Controversy is brewing over the Automated Content Access Protocol (ACAP)
standards initiative, which is intended to automate the process of licensing
content rights to search engines like Google, Yahoo, and MSN. ACAP is
being driven by the World Association of Newspapers, European Publishers
Council, and International Publishers Association -- that is, mainly
international trade association umbrella organizations. Participants
include many leading rights licensing organizations as well as publishers, wire
services, and other content industry trade associations. ACAP held a
conference in London last Tuesday to
report on progress, and although the initiative has made significant progress in
its technical work, the three major search engines are showing few signs of
interest in cooperating.
ACAP sounds like a great idea: instead of the search engines indexing
whatever they want and publishers responding through litigation -- as has
certainly been the case thus far -- why not agree on a machine-readable language
for expressing the rights that publishers want search engines to have.

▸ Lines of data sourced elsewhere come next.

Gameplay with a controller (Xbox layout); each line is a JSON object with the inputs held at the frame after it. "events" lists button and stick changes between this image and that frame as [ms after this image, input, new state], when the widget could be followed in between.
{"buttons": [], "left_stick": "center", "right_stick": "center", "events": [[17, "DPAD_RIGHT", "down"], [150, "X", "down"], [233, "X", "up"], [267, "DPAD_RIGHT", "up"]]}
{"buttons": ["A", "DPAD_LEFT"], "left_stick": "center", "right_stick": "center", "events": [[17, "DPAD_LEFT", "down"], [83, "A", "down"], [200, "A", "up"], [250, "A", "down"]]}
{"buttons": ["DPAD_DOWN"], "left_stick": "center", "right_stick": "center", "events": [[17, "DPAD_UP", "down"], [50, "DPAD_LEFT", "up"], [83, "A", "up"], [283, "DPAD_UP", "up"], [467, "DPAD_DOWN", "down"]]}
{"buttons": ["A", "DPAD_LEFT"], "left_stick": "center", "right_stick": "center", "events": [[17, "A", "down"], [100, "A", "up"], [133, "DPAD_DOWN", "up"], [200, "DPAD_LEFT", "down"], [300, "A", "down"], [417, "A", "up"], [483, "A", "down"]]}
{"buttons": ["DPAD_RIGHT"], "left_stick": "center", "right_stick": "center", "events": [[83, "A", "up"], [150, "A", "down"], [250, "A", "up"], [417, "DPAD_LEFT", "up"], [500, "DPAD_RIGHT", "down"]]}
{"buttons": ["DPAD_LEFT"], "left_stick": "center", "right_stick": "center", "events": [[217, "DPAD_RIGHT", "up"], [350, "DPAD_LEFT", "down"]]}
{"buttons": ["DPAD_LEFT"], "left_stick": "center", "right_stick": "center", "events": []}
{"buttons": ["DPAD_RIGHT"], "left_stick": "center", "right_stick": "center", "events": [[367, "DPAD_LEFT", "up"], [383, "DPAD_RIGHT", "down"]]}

Such rights would include the right to crawl (index) the content, to display
it in various forms in search results, to attribute its source appropriately (a
la Creative Commons), and even to implement certain access models such as "first
click free." Rights could be extended to content that is currently within
closed environments and possibly encrypted, and thus not available to search
engines; this would make publishers more comfortable about having their content indexed, add to the amount of content available to search engines, and ultimately make search engines more useful. On the other hand, there could also be rules that cover mandatory de-indexing of
content, such as when a newspaper article must be pulled for legal reasons or is more than 7 days old and goes into
a paid archive . We were not alone when we called for this type of scheme
in late
2005.
The ACAP technical working group has done a comprehensive job so far in
identifying relevant rights licensing use cases and existing technologies that
could be used, extended, or complemented to solve the problem. The latter
question has ended up focusing on the Robots Exclusion Protocol (REP, a/k/a
robots.txt), a popular language used in web page headers that enables web
publishers to block search engines from indexing web pages. Other existing
technologies such as Robots metatags are
being considered. ACAP messages could be carried along with content through such standard means as RSS, NewsML, or Adobe's XMP metadata framework.
ACAP is hoping to extend REP so that there is a standard set of semantics for
content usage rules that cover cases such as those mentioned above, so that
REP statements enable specification of search engine access to a finer grain
(e.g., types of content items, types of services that may or may not exercise
the right), and other extensions.
The search engine companies argue that REP suffices for the intended purposes
as it is and does not need to be extended. This argument is disingenuous.
To begin with, REP is not a standard that is officially maintained by any
standards body; its semantics are not uniform; and its use is not consistent.
Beyond the protocol itself, there are legal and business issues behind the
search engines' objections to ACAP. Although ACAP does not call for
encrypting or obfuscating content -- and therefore its use would be strictly
voluntary -- the search engines view it as a way of publishers exerting control
over content rights that exceeds what copyright law specifies, such as Fair Use
in the US (or Fair Dealing in the UK, Canada, and Australia). This is a
legitimate concern. But more generally, search engines like Google are
bent on achieving control over online content supply chains, and a scheme like
this threatens that control.
The battle for control of content value chains among publishers, network
service providers, device makers, and other parties will go on forever.
Still, couching the search companies' arguments in subterfuges over technical
specs sounds like hypocrisy to us. Technologists that speak out in favor
of ambiguity and inconsistency are doing themselves as much of a disservice as
publishers who think they can rely entirely on the legal system to control
rapidly expanding technology. Technologists who pride themselves on
precision and quality ought not to look the other way when it's expedient for
business reasons.
If we have learned nothing else throughout the explosion of digital content
technologies, it is that technology will out -- and there's very little anyone
can do to stop it. Now that at least some publishers are finally starting
to embrace sensible technological solutions to online rights licensing --
instead of over-engineered and impractical standards, litigation, or lobbying --
the technology community ought to participate fully.